(Stored data entries)
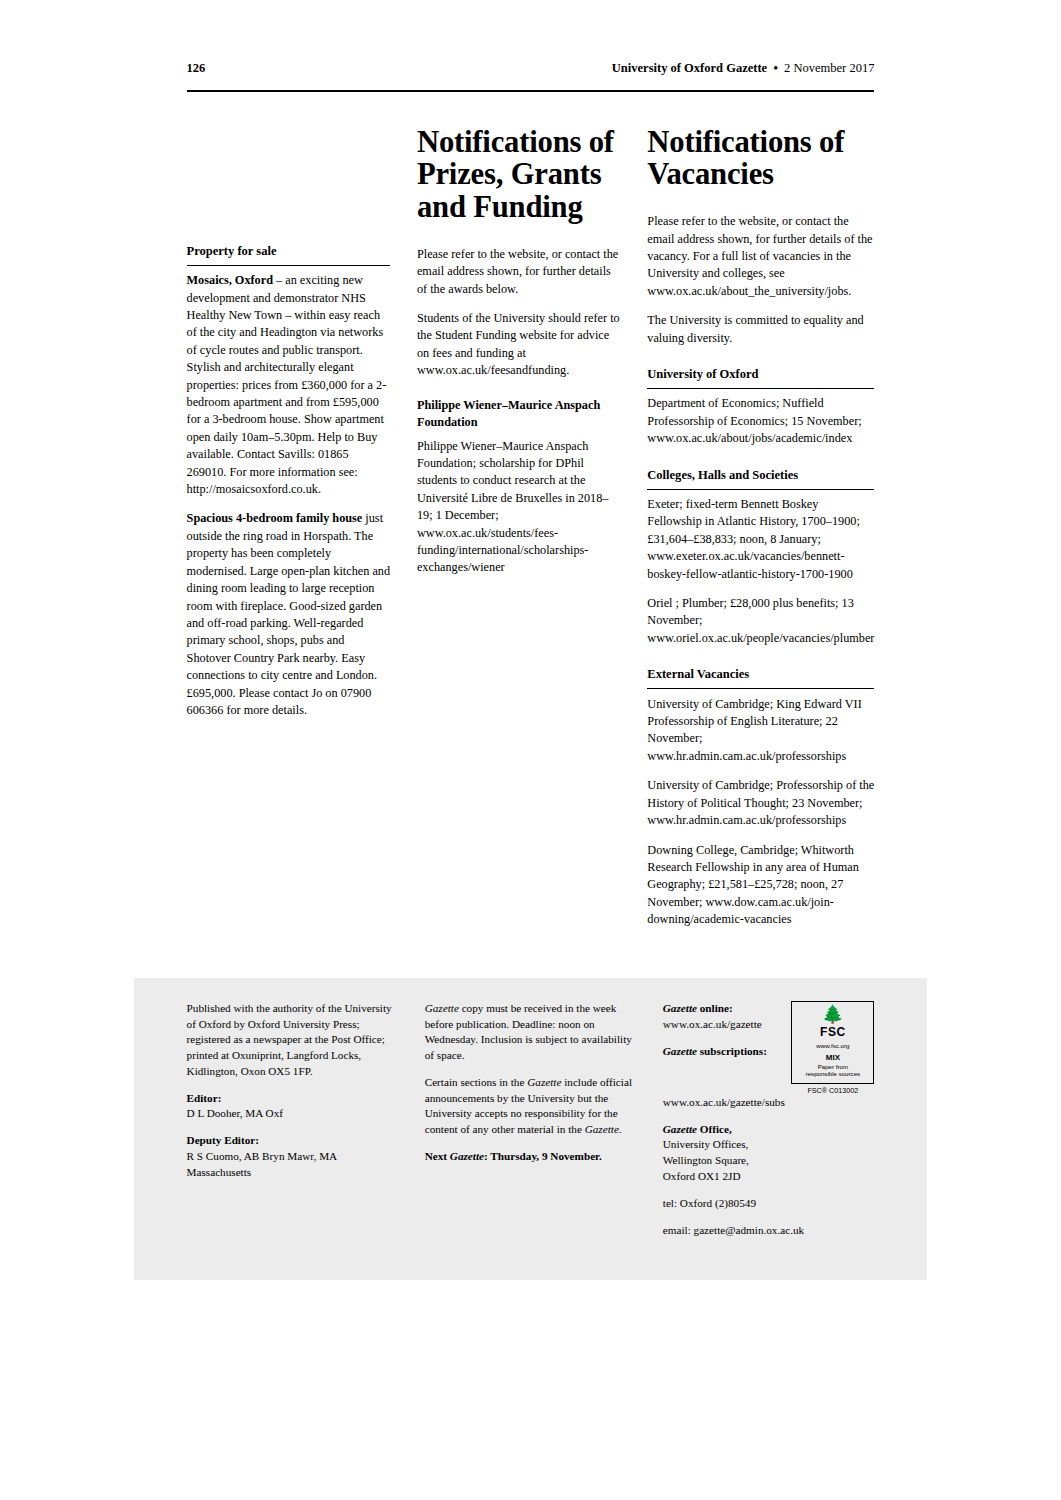126
University of Oxford Gazette • 2 November 2017
Property for sale
Mosaics, Oxford – an exciting new development and demonstrator NHS Healthy New Town – within easy reach of the city and Headington via networks of cycle routes and public transport. Stylish and architecturally elegant properties: prices from £360,000 for a 2-bedroom apartment and from £595,000 for a 3-bedroom house. Show apartment open daily 10am–5.30pm. Help to Buy available. Contact Savills: 01865 269010. For more information see: http://mosaicsoxford.co.uk.
Spacious 4-bedroom family house just outside the ring road in Horspath. The property has been completely modernised. Large open-plan kitchen and dining room leading to large reception room with fireplace. Good-sized garden and off-road parking. Well-regarded primary school, shops, pubs and Shotover Country Park nearby. Easy connections to city centre and London. £695,000. Please contact Jo on 07900 606366 for more details.
Notifications of Prizes, Grants and Funding
Please refer to the website, or contact the email address shown, for further details of the awards below.
Students of the University should refer to the Student Funding website for advice on fees and funding at www.ox.ac.uk/feesandfunding.
Philippe Wiener–Maurice Anspach Foundation
Philippe Wiener–Maurice Anspach Foundation; scholarship for DPhil students to conduct research at the Université Libre de Bruxelles in 2018–19; 1 December; www.ox.ac.uk/students/fees-funding/international/scholarships-exchanges/wiener
Notifications of Vacancies
Please refer to the website, or contact the email address shown, for further details of the vacancy. For a full list of vacancies in the University and colleges, see www.ox.ac.uk/about_the_university/jobs.
The University is committed to equality and valuing diversity.
University of Oxford
Department of Economics; Nuffield Professorship of Economics; 15 November; www.ox.ac.uk/about/jobs/academic/index
Colleges, Halls and Societies
Exeter; fixed-term Bennett Boskey Fellowship in Atlantic History, 1700–1900; £31,604–£38,833; noon, 8 January; www.exeter.ox.ac.uk/vacancies/bennett-boskey-fellow-atlantic-history-1700-1900
Oriel ; Plumber; £28,000 plus benefits; 13 November; www.oriel.ox.ac.uk/people/vacancies/plumber
External Vacancies
University of Cambridge; King Edward VII Professorship of English Literature; 22 November; www.hr.admin.cam.ac.uk/professorships
University of Cambridge; Professorship of the History of Political Thought; 23 November; www.hr.admin.cam.ac.uk/professorships
Downing College, Cambridge; Whitworth Research Fellowship in any area of Human Geography; £21,581–£25,728; noon, 27 November; www.dow.cam.ac.uk/join-downing/academic-vacancies
Published with the authority of the University of Oxford by Oxford University Press; registered as a newspaper at the Post Office; printed at Oxuniprint, Langford Locks, Kidlington, Oxon OX5 1FP.
Editor:
D L Dooher, MA Oxf
Deputy Editor:
R S Cuomo, AB Bryn Mawr, MA Massachusetts
Gazette copy must be received in the week before publication. Deadline: noon on Wednesday. Inclusion is subject to availability of space.
Certain sections in the Gazette include official announcements by the University but the University accepts no responsibility for the content of any other material in the Gazette.
Next Gazette: Thursday, 9 November.
🌲
FSC
www.fsc.org
MIX
Paper from
responsible sources
FSC® C013002
Gazette online: www.ox.ac.uk/gazette
Gazette subscriptions: www.ox.ac.uk/gazette/subs
Gazette Office,
University Offices,
Wellington Square,
Oxford OX1 2JD
tel: Oxford (2)80549
email: gazette@admin.ox.ac.uk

# [Exercise aim]
Copy the lines that hold the word "Fellowship". Take them from the records above.

# [Solution to this problem]
Exeter; fixed-term Bennett Boskey Fellowship in Atlantic History, 1700–1900; £31,604–£38,833; noon, 8 January; www.exeter.ox.ac.uk/vacancies/bennett-boskey-fellow-atlantic-history-1700-1900
Downing College, Cambridge; Whitworth Research Fellowship in any area of Human Geography; £21,581–£25,728; noon, 27 November; www.dow.cam.ac.uk/join-downing/academic-vacancies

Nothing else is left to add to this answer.